When you add a reference to a private assembly to your project, Visual Studio .NET creates a copy of the DLL containing that assembly and writes it to your project folder. Thus, multiple projects can reference the same DLL and use the types it contains, but each project has its own copy of the DLL and therefore has its own private assembly.
Only one copy of shared assemblies, on the other hand, is present per machine. Multiple applications can reference and use a shared assembly. You can share an assembly by installing it to the Global Assembly Cache. There are several reasons why you might want to install your assembly to the Global Assembly Cache. For example:
Shared location. If multiple applications need to access the same copy of an assembly, it should be shared.

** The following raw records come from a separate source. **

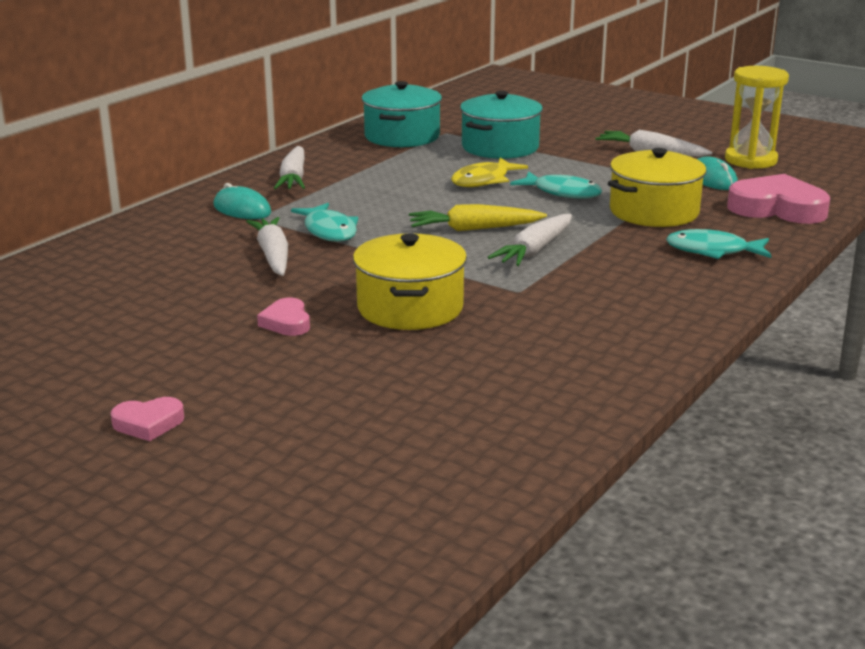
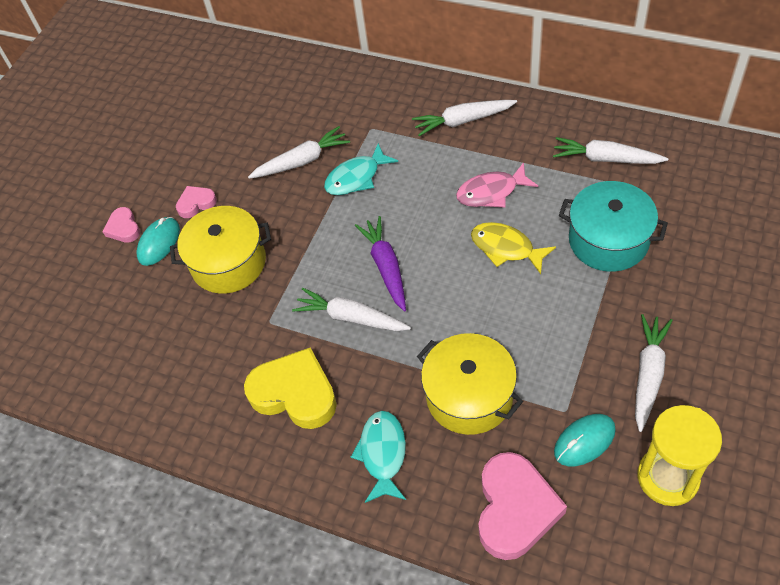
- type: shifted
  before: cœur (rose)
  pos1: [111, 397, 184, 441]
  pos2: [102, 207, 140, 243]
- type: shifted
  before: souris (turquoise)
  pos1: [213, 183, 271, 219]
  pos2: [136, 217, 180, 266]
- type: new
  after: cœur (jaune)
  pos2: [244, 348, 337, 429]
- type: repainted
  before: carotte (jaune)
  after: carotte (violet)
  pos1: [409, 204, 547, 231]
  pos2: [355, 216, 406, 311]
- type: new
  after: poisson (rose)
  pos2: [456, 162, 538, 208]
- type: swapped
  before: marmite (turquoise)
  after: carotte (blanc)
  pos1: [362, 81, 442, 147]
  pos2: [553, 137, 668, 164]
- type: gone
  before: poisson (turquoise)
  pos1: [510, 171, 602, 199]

Security. The Global Assembly Cache is located in the C:WINNT (Microsoft Windows 2000) or WINDOWS (Microsoft Windows XP) folder, which is given the highest level of security by default.
Side-by-side versioning. You can install multiple versions of the same assembly to the Global Assembly Cache, and applications can locate and use the appropriate version.
For the most part, however, assemblies that you create should be private. You should only share an assembly when there is a valid reason to do so. Sharing an assembly and installing it to the Global Assembly Cache requires that your assembly be signed with a strong name.